Agnes segura minha mão e novamente me dá outro sorriso triste. Sei o que está pensando. Em condições normais, não era nem para eu estar vivo. O mago abre mais duas covas, enterrando os homens que morreram.

Após um dia e meio de viagem, avisto a estrada, acima da colina. Seu final é coberto por duas árvores grossas entrelaçadas, dando espaço apenas para a passagem de pessoas ou carroças. Suas folhas são verdes, acompanhadas por lindas flores roxas.

— Finalmente chegamos na entrada MovRoumpínia — fala Agnes. Ela parece ter certeza de que sei do que está falando e me olha esperando algum tipo de reação.

— O que tem essa entrada? — Minha pergunta a deixa surpresa. — O que foi? Não recebemos a mesma educação.

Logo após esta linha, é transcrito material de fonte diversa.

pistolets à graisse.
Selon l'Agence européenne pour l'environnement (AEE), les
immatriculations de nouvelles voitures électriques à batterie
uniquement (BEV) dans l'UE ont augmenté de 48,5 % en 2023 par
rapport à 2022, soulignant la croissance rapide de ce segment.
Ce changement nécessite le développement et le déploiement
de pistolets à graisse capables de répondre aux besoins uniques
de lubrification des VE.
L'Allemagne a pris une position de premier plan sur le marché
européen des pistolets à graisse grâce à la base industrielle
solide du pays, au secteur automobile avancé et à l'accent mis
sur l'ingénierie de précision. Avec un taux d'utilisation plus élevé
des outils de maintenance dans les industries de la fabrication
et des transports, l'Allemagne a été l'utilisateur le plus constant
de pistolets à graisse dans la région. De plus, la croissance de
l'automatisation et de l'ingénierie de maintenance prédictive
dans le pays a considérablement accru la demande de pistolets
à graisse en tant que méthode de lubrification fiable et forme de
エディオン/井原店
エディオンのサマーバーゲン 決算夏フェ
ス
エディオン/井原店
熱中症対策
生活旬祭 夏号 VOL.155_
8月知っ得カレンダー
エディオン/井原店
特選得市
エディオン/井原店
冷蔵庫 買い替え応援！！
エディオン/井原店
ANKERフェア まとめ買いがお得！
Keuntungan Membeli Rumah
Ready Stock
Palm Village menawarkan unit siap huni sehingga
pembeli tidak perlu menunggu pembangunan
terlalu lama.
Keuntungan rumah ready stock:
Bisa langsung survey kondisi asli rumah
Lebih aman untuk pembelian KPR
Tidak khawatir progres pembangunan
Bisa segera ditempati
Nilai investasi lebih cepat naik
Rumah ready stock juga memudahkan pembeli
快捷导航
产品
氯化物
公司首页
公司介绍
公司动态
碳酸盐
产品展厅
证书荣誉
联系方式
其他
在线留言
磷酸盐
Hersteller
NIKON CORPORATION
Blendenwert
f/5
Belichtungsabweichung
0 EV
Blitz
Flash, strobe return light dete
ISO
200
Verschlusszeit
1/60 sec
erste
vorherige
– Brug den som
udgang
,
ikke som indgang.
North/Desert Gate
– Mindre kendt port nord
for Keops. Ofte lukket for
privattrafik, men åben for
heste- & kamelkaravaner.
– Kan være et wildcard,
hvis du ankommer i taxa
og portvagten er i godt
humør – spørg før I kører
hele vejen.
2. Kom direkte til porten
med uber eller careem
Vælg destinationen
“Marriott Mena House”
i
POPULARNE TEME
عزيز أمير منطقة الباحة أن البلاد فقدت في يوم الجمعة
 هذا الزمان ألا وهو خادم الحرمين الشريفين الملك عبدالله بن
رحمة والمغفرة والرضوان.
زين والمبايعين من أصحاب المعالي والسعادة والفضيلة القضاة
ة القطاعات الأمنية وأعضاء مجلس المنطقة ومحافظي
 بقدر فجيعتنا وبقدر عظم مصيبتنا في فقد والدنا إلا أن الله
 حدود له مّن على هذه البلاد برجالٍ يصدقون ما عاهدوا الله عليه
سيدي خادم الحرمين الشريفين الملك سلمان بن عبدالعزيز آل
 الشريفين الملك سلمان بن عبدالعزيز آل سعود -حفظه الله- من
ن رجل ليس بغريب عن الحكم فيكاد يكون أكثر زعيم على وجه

— Chocada com sua sinceridade… — Agnes suspira. — Pois bem, darei uma aulinha especial, já que sou sua irmãzona. — Aponta o dedo para as duas árvores. — A entrada MovRoumpínia é a representação de que você está no território de Dream. Elas não necessariamente ficam cruzadas como estão estas. — Coloca um braço por cima do meu ombro, enaltecendo seu sorriso. — As árvores MovRoumpínia só nascem no território de Dream, então podem estar em qualquer lugar daqui.

— Entendi…

— Entendeu mesmo? — questiona meu raciocínio. — Se quiser, explico de novo.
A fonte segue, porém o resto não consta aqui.